Zelenka’s music was known and admired by his contemporaries, among them Georg Philipp Telemann and J.S. Bach, for its expressivity as well as its contrapuntal mastery. The Missa votiva (Votive Mass) in E minor, heard in its first Boston performance, was composed in 1739, toward the end of Zelenka’s career. It is a big, concerted multi-movement work scored for four-part chorus, two oboes and bassoon, strings, and organ, with sections for soloists as well as vocal quartet. The opening Kyrie, for chorus, is a fast movement in which lilting echo effects, galant style, give way to descending chromatic lines, culminating in a fugato section based on chromatic motives. For the Christe, soprano Karyl Ryczek stepped out from the chorus (a Cantata Singers tradition) to sing its operatic roulades with pure tone and utmost virtuosity. The second Kyrie, after a brief chordal opening, took us back to a shortened version of the opening section. The many-faceted Gloria got off perhaps a touch too fast, with a rousing orchestral introduction and a slightly tentative opening by the altos. Beginning with the “Laudaus te,” the sections for chorus and vocal quartet (sung from within the choir) were particularly effective, with Karyl Ryczek reappearing in the moving “Qui tollis,” this section concluding with a crunchingly dissonant chorus. In the “Quoniam tu solus sanctus,” Sumner Thompson’s ringing baritone sounded a trifle strained in the upper register, but had smoothed out completely during his later solos. The Gloria’s final “Cum Sancto Spiritu” was heard twice, first in restrained chordal style, then in a rousing fugal conclusion. The Credo brought yet another texture, with the words “Credo in unum Deum” intoned like a cantus firmus amid ornamental arabesques. Alto Lynn Torgove’s expressive “Et incarnatus est” was followed by a choral “Crucifixus” that employed a familiar Baroque minor mode fugal theme. The dotted rhythms of a Baroque French overture lent solemnity to the Sanctus, while a joyful sprightliness returned in the final Dona nobis pacem.

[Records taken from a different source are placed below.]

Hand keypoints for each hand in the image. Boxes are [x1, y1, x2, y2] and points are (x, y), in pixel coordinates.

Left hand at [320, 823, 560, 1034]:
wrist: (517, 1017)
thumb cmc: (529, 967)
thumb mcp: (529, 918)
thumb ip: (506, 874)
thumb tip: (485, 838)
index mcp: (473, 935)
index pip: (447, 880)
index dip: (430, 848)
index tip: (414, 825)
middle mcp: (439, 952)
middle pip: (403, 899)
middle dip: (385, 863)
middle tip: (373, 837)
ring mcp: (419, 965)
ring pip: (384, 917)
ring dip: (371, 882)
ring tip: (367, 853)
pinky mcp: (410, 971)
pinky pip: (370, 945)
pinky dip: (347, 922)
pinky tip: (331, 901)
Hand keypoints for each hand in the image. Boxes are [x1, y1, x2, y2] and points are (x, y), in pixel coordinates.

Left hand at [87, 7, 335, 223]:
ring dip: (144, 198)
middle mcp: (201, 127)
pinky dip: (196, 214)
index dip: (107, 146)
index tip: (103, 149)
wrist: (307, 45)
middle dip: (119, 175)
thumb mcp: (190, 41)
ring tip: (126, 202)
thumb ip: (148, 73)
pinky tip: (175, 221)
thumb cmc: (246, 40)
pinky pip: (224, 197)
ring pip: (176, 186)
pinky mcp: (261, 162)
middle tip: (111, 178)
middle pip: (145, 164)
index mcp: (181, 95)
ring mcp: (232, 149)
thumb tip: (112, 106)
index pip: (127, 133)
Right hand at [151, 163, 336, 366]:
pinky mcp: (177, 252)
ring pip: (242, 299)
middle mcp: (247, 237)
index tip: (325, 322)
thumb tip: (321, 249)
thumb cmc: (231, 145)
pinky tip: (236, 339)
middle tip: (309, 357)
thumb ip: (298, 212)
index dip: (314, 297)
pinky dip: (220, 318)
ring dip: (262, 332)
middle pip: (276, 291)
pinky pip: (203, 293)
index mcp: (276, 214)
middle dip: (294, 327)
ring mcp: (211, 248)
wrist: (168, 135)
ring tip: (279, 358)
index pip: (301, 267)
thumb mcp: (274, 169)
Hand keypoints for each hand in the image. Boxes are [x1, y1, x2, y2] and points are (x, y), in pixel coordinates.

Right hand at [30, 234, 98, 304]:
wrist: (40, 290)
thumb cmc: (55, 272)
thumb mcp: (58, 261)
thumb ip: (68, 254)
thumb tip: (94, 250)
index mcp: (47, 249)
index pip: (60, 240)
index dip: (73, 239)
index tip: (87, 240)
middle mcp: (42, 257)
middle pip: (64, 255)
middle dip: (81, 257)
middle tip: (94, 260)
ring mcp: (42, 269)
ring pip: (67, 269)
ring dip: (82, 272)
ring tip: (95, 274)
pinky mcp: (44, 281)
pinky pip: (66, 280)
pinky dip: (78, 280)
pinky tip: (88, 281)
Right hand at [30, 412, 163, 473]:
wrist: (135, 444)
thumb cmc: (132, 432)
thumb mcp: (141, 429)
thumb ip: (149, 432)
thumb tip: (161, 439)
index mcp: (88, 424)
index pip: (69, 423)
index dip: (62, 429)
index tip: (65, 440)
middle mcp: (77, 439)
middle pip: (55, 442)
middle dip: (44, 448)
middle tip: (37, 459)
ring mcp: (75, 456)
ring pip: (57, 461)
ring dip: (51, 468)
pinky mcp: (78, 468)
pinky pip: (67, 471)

For sheer energy and variety of expression, combined with real beauty, the Zelenka Missa votiva is a welcome addition to the repertory of concerted choral music. Hoose is to be congratulated for his willingness to explore the unfamiliar and he and the Cantata Singers, Ensemble, and soloists for their fine performance of this astonishing work. Juxtaposing the Zelenka Mass with a quirky Haydn symphony and Mozart’s hauntingly beautiful motet allowed us to experience 18th-century musical rhetoric in all its variety.